:: WORK TO COMPLETE ::
Beginning with the line that contains "text [169, 1043, 787, 1080]", return every line down to the last one in the material below, exactly and with no others.

** MATERIAL FOR THIS EXERCISE follows **

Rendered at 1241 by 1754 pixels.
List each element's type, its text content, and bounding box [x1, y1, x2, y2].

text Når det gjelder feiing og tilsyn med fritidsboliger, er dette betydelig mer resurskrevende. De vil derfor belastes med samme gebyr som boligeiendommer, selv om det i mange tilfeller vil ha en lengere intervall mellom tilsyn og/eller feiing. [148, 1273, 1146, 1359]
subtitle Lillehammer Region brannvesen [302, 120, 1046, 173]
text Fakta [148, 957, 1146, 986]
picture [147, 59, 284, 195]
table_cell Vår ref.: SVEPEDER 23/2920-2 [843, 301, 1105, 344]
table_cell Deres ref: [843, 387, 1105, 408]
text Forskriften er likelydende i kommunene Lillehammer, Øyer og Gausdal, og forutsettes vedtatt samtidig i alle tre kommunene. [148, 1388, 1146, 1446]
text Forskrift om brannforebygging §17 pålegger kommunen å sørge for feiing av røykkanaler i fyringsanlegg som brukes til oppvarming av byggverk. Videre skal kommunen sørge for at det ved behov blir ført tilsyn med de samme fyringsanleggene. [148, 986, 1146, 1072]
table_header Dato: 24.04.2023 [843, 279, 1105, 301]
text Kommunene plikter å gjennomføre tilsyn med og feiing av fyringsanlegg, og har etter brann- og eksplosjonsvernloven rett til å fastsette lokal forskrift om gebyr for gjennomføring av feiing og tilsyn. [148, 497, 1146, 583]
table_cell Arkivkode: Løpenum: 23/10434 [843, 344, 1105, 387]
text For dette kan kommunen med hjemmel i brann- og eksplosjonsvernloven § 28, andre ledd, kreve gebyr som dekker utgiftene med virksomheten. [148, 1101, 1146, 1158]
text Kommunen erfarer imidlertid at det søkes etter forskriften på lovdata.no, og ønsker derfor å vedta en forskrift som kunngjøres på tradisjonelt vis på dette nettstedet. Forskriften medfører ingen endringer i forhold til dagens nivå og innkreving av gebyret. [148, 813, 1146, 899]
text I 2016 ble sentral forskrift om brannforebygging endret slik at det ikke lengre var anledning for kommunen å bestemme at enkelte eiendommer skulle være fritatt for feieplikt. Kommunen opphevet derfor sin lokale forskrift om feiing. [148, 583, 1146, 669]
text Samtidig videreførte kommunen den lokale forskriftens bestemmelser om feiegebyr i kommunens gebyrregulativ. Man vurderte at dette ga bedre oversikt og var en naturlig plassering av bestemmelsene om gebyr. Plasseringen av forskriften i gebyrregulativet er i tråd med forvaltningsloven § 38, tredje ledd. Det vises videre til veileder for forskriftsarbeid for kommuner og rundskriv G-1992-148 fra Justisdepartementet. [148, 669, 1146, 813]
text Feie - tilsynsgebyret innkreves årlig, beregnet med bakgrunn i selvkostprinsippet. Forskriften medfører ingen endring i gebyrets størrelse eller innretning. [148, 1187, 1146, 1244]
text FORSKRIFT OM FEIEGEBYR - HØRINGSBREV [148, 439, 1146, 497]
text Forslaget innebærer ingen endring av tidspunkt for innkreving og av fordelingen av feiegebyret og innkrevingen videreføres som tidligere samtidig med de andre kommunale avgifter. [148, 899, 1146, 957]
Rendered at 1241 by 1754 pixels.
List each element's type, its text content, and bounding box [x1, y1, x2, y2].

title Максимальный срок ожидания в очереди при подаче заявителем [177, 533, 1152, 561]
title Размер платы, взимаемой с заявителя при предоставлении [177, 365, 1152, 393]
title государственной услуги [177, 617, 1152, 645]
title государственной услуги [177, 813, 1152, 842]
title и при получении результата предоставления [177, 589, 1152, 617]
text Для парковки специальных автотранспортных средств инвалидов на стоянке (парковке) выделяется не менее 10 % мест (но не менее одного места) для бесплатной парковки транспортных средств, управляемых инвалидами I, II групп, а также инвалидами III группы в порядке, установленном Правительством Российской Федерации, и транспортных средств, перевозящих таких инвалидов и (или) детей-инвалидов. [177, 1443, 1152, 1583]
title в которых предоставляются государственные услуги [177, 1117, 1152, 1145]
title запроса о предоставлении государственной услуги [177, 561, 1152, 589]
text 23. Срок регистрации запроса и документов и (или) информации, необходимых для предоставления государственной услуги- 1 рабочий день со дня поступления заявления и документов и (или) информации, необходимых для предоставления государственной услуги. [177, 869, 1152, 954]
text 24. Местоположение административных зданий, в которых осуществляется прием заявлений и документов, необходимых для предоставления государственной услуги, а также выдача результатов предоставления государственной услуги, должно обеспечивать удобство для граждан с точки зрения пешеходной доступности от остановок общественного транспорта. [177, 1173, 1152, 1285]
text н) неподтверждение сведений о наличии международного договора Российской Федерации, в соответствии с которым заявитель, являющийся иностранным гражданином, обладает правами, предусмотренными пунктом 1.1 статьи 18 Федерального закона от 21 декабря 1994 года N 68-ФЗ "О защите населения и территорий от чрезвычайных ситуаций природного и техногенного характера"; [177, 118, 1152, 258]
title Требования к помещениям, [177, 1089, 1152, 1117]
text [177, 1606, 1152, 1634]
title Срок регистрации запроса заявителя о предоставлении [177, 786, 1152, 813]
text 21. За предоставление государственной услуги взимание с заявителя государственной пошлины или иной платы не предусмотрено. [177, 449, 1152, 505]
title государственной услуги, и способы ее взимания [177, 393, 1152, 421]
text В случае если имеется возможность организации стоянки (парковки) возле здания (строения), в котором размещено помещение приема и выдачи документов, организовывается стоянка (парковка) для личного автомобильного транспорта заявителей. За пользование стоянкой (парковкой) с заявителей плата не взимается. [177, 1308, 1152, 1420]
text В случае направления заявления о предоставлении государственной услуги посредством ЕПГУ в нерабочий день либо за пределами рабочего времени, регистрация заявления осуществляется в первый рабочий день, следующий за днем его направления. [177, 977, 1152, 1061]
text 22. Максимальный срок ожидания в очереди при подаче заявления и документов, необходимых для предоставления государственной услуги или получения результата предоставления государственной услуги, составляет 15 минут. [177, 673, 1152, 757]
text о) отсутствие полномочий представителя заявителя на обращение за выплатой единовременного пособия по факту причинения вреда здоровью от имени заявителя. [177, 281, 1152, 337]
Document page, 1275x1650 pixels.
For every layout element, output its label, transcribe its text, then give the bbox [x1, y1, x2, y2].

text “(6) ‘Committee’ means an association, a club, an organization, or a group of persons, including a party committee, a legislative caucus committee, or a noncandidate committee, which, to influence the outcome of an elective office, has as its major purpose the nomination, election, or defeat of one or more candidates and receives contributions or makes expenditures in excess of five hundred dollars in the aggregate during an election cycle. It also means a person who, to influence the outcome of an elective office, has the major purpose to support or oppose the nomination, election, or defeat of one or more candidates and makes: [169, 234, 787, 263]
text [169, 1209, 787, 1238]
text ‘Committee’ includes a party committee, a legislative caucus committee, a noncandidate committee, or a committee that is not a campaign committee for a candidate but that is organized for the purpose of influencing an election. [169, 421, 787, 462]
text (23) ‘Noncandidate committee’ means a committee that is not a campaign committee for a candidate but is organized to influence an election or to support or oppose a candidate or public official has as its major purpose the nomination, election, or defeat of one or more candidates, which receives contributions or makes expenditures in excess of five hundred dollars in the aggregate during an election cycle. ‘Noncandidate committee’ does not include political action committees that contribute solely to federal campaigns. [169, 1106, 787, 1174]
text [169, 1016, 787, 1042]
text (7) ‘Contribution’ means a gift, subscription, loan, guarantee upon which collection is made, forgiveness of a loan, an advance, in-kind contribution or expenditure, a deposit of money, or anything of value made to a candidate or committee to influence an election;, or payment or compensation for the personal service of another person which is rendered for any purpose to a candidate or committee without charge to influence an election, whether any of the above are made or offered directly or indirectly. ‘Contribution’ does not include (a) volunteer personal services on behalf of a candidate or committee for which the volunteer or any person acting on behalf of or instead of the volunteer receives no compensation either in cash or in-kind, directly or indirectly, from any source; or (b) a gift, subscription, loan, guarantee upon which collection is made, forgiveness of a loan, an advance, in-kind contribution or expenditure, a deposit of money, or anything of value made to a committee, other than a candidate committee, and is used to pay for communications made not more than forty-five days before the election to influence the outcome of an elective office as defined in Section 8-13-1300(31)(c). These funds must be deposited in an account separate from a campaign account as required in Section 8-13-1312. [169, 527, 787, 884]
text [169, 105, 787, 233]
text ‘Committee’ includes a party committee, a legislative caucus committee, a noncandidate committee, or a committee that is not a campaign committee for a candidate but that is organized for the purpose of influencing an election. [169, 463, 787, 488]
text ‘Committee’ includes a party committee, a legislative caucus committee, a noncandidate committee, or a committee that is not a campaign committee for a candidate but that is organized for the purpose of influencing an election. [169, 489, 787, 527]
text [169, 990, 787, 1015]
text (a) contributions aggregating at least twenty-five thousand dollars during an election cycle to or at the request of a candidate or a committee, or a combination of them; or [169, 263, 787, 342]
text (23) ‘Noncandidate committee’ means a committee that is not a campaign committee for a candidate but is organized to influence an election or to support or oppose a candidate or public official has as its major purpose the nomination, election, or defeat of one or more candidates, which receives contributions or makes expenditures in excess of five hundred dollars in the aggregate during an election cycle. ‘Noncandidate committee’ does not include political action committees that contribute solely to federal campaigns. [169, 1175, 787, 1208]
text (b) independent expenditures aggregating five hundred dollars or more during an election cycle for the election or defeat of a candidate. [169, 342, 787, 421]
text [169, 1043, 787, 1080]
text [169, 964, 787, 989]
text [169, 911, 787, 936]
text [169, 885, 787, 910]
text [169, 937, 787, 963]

** End of MATERIAL FOR THIS EXERCISE **

:: OUTPUT ::
text [169, 1043, 787, 1080]
text [169, 964, 787, 989]
text [169, 911, 787, 936]
text [169, 885, 787, 910]
text [169, 937, 787, 963]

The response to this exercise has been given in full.